__Opdrachtdoel__
Typ letterlijk over wat er staat vanaf de regel met "from the water" tot en met de regel met "Report: 26.0 gal".

__Gegevens__
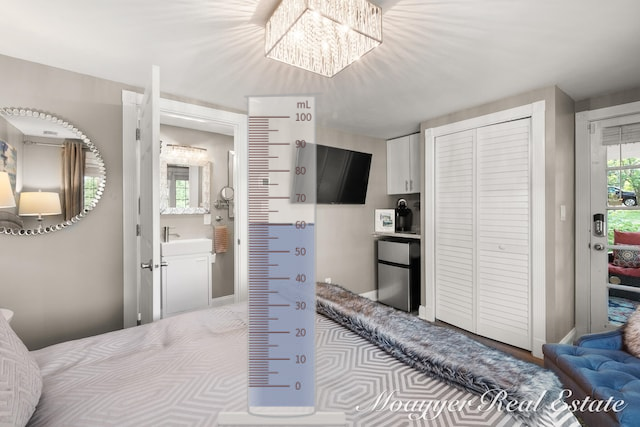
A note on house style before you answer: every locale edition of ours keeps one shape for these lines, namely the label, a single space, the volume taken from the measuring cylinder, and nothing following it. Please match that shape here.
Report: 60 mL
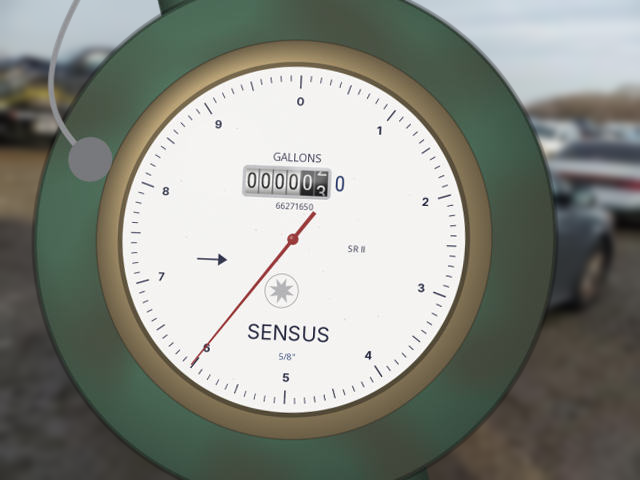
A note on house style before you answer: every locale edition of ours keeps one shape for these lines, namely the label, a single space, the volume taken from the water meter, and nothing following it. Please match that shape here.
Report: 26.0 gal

--

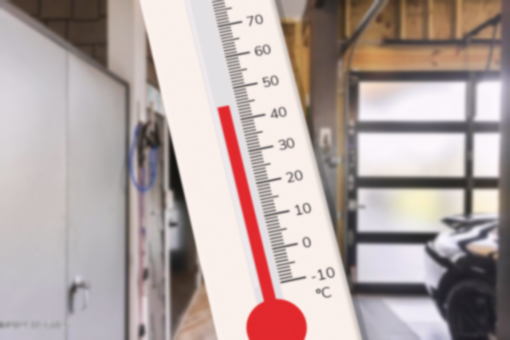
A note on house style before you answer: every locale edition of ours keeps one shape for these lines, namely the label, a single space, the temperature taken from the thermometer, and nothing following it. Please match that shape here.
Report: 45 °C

__Resultaat__
A note on house style before you answer: every locale edition of ours keeps one shape for these lines, namely the label, a single space, the volume taken from the water meter, and nothing following it. Please match that shape here.
Report: 26.0 gal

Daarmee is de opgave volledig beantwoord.